Introduction: The priorities in many Canadian health regions regarding primary care support the hypothesis that family medicine clinics offer equivalent medical care at a lower cost to ambulatory emergency patients. To our knowledge, this affirmation has never been formally tested.
Objectives: We will compare the value of the care offered in emergency departments and primary care clinics for ambulatory patients suffering from an upper respiratory tract infection, pneumonia, acute exacerbation of asthma or COPD. Specific objectives will be to compare the following aspects for this clientele: 1) the cost of patient care and 2) the clinical performance of these two alternative resources.

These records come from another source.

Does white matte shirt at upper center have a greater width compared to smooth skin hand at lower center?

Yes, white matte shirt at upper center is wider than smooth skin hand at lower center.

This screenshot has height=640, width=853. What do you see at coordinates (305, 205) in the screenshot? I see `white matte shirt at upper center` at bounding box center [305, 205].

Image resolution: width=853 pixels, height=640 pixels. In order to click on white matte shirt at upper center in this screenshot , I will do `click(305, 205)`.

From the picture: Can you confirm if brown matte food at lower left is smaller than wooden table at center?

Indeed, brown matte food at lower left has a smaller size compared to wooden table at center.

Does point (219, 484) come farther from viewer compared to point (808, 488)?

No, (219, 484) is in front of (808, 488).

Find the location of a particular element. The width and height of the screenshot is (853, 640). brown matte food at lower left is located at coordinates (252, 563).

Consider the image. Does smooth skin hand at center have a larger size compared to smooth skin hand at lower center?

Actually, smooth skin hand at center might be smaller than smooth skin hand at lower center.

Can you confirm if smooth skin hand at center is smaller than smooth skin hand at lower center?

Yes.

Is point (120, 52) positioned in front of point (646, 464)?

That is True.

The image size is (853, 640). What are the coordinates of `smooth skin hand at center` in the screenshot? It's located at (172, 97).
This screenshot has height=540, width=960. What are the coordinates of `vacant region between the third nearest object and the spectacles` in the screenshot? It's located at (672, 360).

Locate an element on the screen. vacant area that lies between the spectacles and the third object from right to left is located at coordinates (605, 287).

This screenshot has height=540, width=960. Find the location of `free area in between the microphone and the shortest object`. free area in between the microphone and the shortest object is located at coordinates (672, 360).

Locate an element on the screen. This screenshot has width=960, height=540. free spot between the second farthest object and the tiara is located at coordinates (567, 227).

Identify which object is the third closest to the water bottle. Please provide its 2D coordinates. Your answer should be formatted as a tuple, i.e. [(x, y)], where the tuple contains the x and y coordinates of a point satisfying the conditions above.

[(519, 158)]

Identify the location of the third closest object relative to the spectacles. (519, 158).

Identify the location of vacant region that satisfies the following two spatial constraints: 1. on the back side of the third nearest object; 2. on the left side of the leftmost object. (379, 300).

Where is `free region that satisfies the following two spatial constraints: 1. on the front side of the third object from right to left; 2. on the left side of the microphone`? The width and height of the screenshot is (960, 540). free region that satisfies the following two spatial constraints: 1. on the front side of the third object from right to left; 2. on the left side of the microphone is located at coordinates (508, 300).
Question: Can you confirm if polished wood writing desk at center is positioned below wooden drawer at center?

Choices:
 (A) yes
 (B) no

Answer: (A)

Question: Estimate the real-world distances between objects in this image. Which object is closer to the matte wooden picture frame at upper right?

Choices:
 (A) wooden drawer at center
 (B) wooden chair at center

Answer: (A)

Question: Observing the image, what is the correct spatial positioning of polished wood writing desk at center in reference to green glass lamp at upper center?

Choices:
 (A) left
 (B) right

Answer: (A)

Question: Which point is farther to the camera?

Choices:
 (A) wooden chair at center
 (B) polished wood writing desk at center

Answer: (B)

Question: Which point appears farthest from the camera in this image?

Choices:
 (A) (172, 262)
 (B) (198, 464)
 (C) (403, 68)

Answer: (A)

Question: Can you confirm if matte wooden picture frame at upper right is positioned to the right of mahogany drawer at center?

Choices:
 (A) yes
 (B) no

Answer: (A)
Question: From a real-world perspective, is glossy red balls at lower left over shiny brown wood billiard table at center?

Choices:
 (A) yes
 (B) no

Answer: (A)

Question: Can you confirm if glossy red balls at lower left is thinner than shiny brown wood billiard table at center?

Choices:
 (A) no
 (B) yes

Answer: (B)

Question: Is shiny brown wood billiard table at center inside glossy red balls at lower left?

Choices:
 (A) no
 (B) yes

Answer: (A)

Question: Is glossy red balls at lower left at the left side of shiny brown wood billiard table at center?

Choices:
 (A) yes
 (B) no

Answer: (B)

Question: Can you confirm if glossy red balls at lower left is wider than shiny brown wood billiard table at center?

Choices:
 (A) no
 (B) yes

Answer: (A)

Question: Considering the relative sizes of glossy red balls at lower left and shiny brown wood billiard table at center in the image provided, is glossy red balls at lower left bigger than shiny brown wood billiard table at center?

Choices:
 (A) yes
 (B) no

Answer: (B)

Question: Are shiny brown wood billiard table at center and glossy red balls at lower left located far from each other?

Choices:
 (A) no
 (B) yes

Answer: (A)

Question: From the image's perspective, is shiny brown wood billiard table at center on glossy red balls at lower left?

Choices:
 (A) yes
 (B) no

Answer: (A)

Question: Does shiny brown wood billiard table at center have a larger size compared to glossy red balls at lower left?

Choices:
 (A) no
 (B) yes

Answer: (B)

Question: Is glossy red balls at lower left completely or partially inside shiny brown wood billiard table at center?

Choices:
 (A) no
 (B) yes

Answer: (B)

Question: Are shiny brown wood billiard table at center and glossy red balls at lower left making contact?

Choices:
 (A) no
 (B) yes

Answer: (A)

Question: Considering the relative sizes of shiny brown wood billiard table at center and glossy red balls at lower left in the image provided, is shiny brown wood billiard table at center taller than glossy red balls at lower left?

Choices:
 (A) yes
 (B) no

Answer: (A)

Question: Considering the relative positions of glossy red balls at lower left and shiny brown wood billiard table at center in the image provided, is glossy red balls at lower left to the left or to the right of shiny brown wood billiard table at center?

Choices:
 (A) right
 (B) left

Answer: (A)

Methods: We will perform an ambidirectional cohort study at the CHUL emergency department (77,000 consultations/year) and at the Cité Médicale walk-in clinic (30,000 consultations/year) in Quebec City. The study will be composed of: 1) a prospective cohort to validate the cost of care processes using a time-driven activity-based costing method; 2) a retrospective cohort of 950 patients comparing the emergency department and primary care through analysis of clinical and administrative databases. We will include the following patients: 1) aged 2 years and over; 2) ambulatory throughout the care episode; 3) consulting for the first time for their problem; 4) with a targeted diagnosis when leaving the emergency department or clinic; and 5) sent home for treatment. The primary outcomes for which we will compare the emergency department to primary care will be: 1) the average cost of care for respiratory diseases (globally and per disease); 2) the adjusted rate of return to any emergency department or family medicine clinic 72h after the initial visit (globally and per disease).
Perspective: Probing data generated by this program will help deciders to direct their ambulatory patients with respiratory diseases to the right resources.